:: TASK DESCRIPTION ::
Render the text from all the rows below as a JSON list of strings, one per line, with blank lines and pictures left out.

:: ITEMS ::
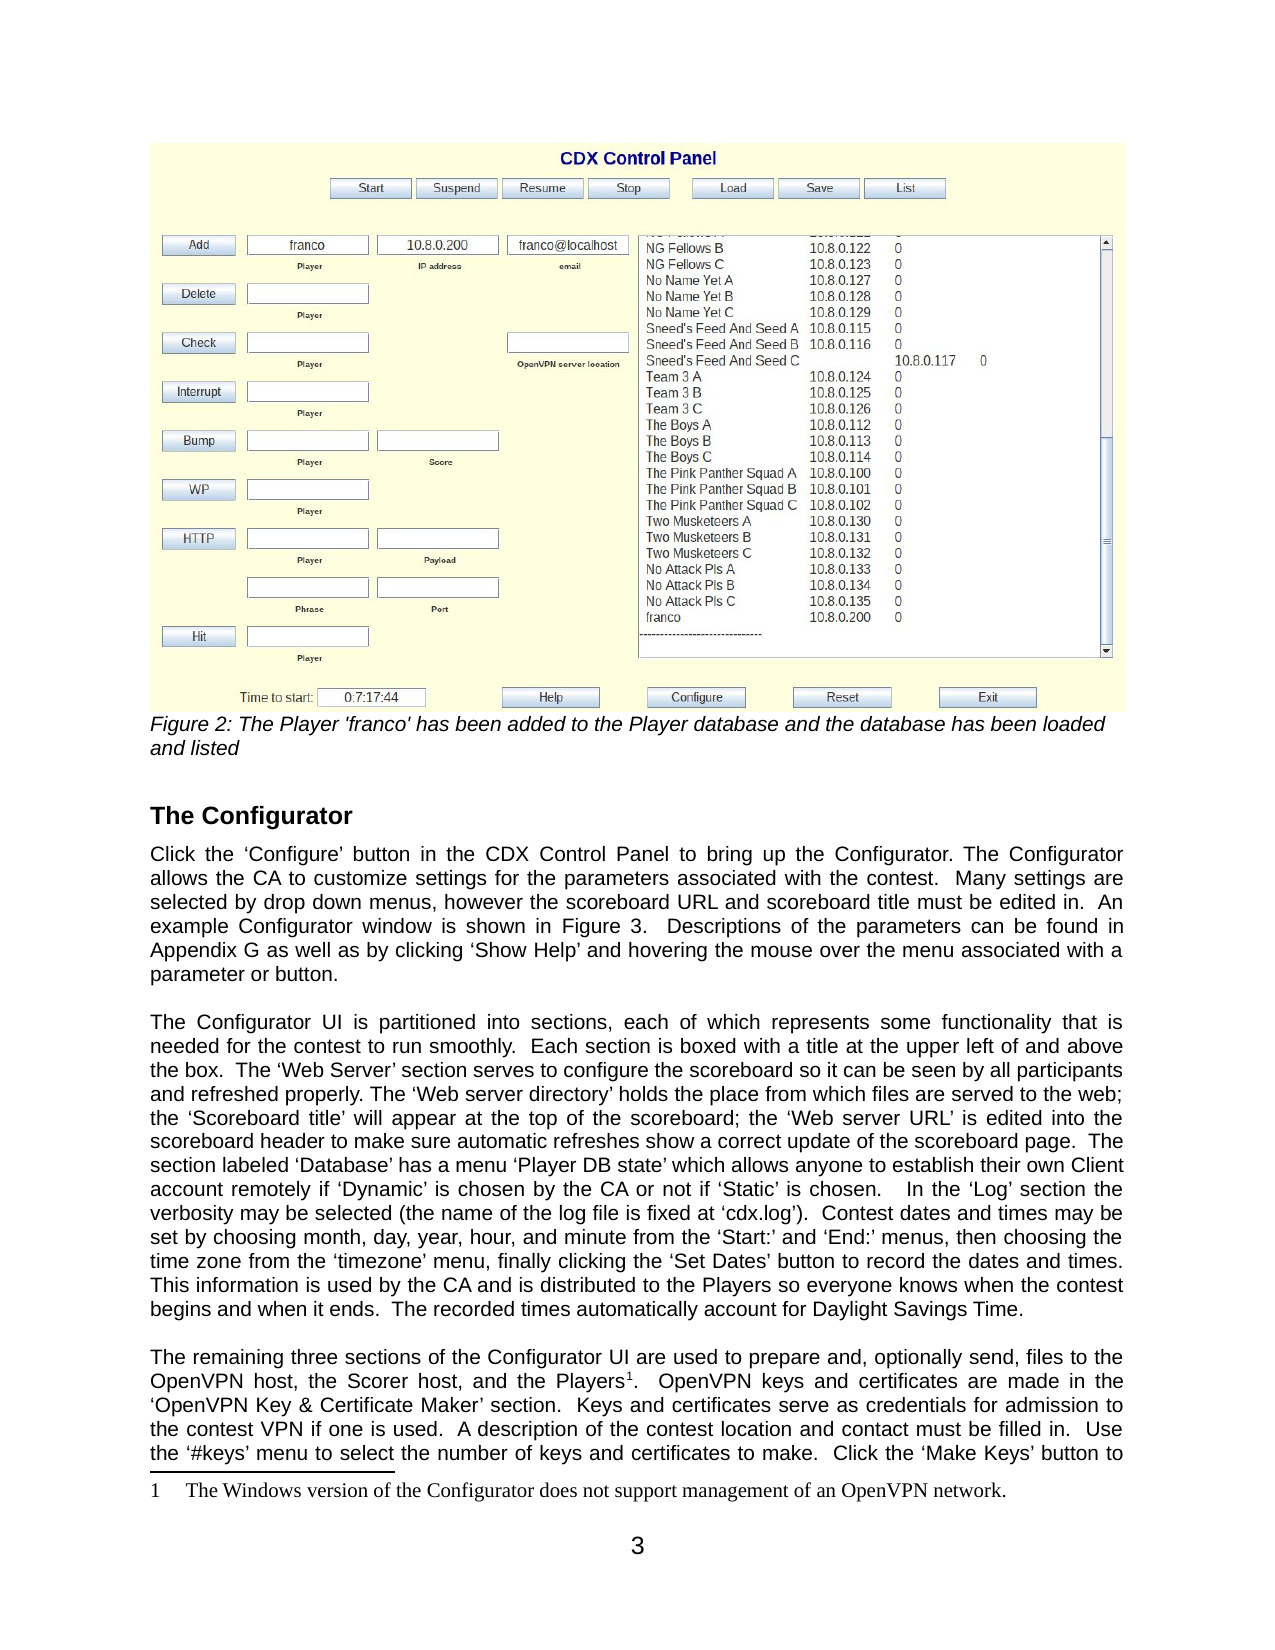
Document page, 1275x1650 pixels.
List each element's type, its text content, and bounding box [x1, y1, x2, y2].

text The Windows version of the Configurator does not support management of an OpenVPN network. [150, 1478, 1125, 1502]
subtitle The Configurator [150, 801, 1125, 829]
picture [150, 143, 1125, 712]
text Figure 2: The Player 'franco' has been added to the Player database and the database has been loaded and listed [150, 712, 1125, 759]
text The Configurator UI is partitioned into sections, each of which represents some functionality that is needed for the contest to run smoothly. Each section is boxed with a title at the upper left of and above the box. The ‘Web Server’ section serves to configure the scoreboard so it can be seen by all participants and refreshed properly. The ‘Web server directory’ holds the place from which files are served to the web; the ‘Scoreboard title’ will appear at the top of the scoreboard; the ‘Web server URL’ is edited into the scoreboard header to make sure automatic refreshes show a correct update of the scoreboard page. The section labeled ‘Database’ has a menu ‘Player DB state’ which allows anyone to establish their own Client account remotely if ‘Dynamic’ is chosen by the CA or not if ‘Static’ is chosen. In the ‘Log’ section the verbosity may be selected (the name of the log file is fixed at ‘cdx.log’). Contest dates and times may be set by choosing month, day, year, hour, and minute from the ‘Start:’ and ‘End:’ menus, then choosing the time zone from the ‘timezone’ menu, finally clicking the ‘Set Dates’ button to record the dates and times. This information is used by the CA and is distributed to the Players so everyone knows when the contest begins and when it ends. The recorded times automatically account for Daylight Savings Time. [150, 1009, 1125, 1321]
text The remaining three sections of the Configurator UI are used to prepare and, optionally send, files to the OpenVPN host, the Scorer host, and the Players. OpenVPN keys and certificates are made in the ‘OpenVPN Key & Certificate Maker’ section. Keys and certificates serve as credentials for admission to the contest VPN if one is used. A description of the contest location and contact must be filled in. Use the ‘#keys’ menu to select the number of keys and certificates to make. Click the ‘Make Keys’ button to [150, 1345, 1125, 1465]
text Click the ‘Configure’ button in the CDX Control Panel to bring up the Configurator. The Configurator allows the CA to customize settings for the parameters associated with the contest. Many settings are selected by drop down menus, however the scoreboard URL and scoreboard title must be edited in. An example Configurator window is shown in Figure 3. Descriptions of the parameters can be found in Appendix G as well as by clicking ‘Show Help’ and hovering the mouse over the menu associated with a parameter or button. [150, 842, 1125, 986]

:: FULL SOLUTION ::
[
  "Document page, 1275x1650 pixels.",
  "List each element's type, its text content, and bounding box [x1, y1, x2, y2].",
  "text The Windows version of the Configurator does not support management of an OpenVPN network. [150, 1478, 1125, 1502]",
  "subtitle The Configurator [150, 801, 1125, 829]",
  "picture [150, 143, 1125, 712]",
  "text Figure 2: The Player 'franco' has been added to the Player database and the database has been loaded and listed [150, 712, 1125, 759]",
  "text The Configurator UI is partitioned into sections, each of which represents some functionality that is needed for the contest to run smoothly. Each section is boxed with a title at the upper left of and above the box. The ‘Web Server’ section serves to configure the scoreboard so it can be seen by all participants and refreshed properly. The ‘Web server directory’ holds the place from which files are served to the web; the ‘Scoreboard title’ will appear at the top of the scoreboard; the ‘Web server URL’ is edited into the scoreboard header to make sure automatic refreshes show a correct update of the scoreboard page. The section labeled ‘Database’ has a menu ‘Player DB state’ which allows anyone to establish their own Client account remotely if ‘Dynamic’ is chosen by the CA or not if ‘Static’ is chosen. In the ‘Log’ section the verbosity may be selected (the name of the log file is fixed at ‘cdx.log’). Contest dates and times may be set by choosing month, day, year, hour, and minute from the ‘Start:’ and ‘End:’ menus, then choosing the time zone from the ‘timezone’ menu, finally clicking the ‘Set Dates’ button to record the dates and times. This information is used by the CA and is distributed to the Players so everyone knows when the contest begins and when it ends. The recorded times automatically account for Daylight Savings Time. [150, 1009, 1125, 1321]",
  "text The remaining three sections of the Configurator UI are used to prepare and, optionally send, files to the OpenVPN host, the Scorer host, and the Players. OpenVPN keys and certificates are made in the ‘OpenVPN Key & Certificate Maker’ section. Keys and certificates serve as credentials for admission to the contest VPN if one is used. A description of the contest location and contact must be filled in. Use the ‘#keys’ menu to select the number of keys and certificates to make. Click the ‘Make Keys’ button to [150, 1345, 1125, 1465]",
  "text Click the ‘Configure’ button in the CDX Control Panel to bring up the Configurator. The Configurator allows the CA to customize settings for the parameters associated with the contest. Many settings are selected by drop down menus, however the scoreboard URL and scoreboard title must be edited in. An example Configurator window is shown in Figure 3. Descriptions of the parameters can be found in Appendix G as well as by clicking ‘Show Help’ and hovering the mouse over the menu associated with a parameter or button. [150, 842, 1125, 986]"
]